The fear is that the books are in one way or another encoded into the machine learning model, and that the model can somehow retrieve excerpts of these books.

Part of the training process of the model is to learn how to plagiarize the text word for word. The training input is basically “guess the next word of this excerpt”. This is quite different compared to how humans do research.

To what extent the books are encoded in the model is difficult to know. OpenAI isn’t exactly open about their models. Can you make ChatGPT print out entire excerpts of a book?
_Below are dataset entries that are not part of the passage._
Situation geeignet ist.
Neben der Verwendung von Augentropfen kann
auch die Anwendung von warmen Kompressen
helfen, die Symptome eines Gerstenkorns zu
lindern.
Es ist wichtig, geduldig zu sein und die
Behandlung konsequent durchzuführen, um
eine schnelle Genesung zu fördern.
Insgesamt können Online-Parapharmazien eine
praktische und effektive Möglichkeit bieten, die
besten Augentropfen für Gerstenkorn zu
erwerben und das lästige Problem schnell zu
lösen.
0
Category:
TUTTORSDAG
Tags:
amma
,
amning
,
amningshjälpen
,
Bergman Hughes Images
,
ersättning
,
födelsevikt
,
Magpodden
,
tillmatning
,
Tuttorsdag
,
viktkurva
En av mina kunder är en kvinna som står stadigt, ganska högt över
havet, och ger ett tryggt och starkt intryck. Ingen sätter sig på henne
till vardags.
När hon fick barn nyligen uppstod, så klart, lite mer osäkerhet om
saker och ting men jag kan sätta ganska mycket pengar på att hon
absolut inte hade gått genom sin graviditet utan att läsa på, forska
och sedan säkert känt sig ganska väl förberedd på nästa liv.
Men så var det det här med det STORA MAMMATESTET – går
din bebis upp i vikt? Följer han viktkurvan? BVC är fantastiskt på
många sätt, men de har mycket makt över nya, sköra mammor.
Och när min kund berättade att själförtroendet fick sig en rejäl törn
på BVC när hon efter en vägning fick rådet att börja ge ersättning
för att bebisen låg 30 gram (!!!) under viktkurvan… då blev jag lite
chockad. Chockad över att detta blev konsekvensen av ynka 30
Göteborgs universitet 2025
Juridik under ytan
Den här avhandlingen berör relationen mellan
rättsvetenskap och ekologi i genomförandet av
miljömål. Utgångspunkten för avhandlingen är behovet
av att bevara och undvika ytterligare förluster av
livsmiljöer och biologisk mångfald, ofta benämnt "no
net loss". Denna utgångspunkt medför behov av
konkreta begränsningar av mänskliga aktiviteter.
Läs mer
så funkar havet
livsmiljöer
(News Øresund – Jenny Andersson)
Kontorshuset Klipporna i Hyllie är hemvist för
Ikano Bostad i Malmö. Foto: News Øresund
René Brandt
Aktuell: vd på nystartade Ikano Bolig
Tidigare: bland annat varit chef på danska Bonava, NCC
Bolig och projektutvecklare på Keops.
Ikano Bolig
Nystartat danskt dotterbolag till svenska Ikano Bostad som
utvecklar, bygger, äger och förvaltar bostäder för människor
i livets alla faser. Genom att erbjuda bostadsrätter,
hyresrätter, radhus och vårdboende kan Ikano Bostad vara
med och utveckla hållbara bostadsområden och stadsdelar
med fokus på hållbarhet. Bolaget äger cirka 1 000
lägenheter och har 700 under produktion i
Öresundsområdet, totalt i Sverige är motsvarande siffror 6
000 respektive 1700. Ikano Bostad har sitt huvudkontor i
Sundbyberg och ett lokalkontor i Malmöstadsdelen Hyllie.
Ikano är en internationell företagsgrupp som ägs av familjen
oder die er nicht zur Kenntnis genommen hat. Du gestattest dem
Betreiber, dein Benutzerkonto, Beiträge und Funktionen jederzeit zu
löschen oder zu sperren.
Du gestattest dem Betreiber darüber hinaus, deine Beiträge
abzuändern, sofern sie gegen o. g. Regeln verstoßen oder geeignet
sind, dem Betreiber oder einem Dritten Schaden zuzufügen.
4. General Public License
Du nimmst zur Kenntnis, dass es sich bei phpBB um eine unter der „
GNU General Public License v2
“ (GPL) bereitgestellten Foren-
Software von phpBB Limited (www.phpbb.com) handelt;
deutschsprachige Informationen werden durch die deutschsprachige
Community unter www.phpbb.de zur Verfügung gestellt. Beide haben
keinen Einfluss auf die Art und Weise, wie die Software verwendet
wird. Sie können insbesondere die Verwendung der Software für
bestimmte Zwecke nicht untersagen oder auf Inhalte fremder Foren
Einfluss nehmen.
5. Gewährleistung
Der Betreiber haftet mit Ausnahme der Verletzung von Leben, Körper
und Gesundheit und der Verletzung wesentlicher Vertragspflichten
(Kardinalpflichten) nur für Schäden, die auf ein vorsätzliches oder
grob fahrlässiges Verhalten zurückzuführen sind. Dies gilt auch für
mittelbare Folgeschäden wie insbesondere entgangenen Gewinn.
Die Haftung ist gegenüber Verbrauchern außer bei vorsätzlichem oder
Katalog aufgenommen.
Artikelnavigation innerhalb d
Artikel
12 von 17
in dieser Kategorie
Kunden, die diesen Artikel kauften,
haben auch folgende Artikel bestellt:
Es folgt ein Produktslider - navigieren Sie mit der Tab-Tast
It’s quite a legal gray zone. I think it’s good that this is tried in court, but I’m afraid the court might have too little technical competence to make a ruling.

nyakojiru@lemmy.dbzer0.com · edit-2 2 years ago

What about… they are making billions from that “read” and “storage” of information copyrighted from other people. They need to at least give royalties. This is like google behavior, using people data from “free” products to make billions. I would say they also need to pay people from the free data they crawled and monetized.